2. The dental implant according to claim 1, characterized in that... The transverse locking structure is a transverse cortical bone screw, and the transverse channel is a transverse threaded hole through which the transverse cortical bone screw is locked to the jawbone.
3. A dental implant according to claim 1, characterized in that... The connecting part is designed as a cylindrical or frustum-shaped structure, and a connecting thread groove is provided on the upper end face of the connecting part.
4. A dental implant according to claim 1, characterized in that... The surface of the connecting part is provided with a treatment layer that promotes bone integration.
5. A dental implant according to claim 1, characterized in that... The wedge portion is designed to gradually thin out from the middle towards both sides, with the two sides of the wedge portion thinning to a blunt edge structure.

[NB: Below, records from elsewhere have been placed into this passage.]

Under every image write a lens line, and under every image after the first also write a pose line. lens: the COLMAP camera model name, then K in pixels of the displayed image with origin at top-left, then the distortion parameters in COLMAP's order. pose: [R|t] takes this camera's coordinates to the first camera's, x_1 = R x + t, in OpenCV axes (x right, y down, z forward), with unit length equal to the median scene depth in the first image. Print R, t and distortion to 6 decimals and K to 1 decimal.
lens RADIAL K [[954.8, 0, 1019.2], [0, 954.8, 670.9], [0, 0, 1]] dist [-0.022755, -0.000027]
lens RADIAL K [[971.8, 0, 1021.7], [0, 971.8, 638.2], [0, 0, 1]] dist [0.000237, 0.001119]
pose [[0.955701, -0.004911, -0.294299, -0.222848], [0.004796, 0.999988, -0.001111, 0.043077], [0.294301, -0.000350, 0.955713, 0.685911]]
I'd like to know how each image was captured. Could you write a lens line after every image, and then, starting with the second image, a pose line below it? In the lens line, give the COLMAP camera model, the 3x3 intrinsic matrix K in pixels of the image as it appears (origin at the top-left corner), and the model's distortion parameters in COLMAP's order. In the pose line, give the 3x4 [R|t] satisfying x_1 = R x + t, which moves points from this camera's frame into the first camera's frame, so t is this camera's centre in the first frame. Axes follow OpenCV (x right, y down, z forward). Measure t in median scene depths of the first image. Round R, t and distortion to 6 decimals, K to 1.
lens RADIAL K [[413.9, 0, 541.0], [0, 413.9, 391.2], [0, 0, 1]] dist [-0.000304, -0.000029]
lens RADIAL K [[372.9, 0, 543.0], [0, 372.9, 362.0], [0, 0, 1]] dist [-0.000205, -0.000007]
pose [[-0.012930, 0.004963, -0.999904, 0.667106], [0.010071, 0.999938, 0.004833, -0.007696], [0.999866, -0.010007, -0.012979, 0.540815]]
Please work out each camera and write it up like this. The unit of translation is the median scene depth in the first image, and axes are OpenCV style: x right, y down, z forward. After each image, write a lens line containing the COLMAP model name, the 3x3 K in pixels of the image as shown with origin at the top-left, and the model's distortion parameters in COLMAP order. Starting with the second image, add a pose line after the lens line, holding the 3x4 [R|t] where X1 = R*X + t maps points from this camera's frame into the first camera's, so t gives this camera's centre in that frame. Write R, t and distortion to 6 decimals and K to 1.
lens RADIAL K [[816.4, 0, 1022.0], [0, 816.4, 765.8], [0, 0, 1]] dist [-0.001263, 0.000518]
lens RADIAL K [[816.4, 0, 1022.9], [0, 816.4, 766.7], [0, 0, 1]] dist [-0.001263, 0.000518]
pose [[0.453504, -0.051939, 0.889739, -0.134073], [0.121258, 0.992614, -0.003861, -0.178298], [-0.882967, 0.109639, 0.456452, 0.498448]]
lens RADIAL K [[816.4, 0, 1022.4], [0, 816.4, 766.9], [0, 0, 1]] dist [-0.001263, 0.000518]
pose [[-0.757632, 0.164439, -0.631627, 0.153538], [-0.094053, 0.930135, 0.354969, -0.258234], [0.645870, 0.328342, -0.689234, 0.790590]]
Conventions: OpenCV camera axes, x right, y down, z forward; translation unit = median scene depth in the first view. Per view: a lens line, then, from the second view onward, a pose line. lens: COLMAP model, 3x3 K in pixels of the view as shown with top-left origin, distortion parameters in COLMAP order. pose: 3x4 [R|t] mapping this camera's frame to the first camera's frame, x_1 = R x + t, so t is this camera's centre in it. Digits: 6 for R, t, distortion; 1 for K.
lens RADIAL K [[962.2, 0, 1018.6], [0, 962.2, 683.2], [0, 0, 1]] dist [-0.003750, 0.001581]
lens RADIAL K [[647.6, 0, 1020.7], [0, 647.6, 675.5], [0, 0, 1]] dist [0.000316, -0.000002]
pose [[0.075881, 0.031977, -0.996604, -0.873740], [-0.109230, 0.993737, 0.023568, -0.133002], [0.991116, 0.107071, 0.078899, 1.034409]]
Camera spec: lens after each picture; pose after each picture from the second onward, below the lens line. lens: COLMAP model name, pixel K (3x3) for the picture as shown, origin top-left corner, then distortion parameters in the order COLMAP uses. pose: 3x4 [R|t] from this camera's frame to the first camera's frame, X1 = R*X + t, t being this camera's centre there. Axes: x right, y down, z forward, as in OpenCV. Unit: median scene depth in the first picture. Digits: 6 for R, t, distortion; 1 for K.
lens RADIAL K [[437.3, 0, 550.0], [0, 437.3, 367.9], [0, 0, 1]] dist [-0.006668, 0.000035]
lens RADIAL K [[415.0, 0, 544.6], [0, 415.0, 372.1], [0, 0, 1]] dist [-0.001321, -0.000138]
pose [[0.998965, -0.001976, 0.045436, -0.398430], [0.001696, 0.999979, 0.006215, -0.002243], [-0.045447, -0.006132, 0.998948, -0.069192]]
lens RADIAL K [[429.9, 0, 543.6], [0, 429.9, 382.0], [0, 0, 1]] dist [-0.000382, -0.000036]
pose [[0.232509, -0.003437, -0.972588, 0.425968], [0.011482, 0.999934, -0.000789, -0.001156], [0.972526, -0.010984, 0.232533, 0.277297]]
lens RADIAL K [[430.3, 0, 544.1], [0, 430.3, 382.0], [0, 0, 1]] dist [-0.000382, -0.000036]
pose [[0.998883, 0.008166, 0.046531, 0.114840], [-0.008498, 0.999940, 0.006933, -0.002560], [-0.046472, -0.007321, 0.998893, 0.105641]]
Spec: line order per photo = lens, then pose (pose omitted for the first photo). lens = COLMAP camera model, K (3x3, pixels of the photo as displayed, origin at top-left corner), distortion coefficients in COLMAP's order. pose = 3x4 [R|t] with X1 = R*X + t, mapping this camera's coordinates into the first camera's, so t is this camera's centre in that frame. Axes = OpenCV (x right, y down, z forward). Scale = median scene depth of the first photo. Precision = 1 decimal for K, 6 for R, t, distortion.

6. A dental implant according to claim 1, characterized in that... The surface of the plate wedge is not provided with a treatment layer to promote bone integration.
7. A dental implant according to claim 1, characterized in that... The lower end of the wedge is designed with a blade structure to facilitate the wedge's entry into the dental bone.
8. A dental implant according to claim 1, characterized in that... The highest position of the side of the wedge-shaped part has an inwardly narrowing structure along the vertical direction.
9. A dental implant according to claim 1, characterized in that... The upper end face of the connecting part is provided with an anti-rotation structure that cooperates with the cover screw, the healing base and the repair base.
10. A dental implant according to claim 1, characterized in that... The upper ends of the wedge-shaped plate structures on the left and right sides of the connecting part are set as planar structures. The connecting parts at the planar structure positions are respectively provided with top threaded grooves. Locking bolts are installed on the top threaded grooves, and the ribs are connected to the top threaded holes through the locking bolts.
11. A dental implant according to claim 1, characterized in that... The upper end of the connecting part is integrally connected to the perforating part, which is directly connected to the healing abutment or repair abutment.
12. A dental implant according to claim 1, characterized in that... The aforementioned connecting part is provided in two parts, which are symmetrically arranged at the upper end of the wedge-in part.
13. An application of a dental implant according to claims 1-12, characterized in that... This dental implant is used for dental implantation in humans or animals.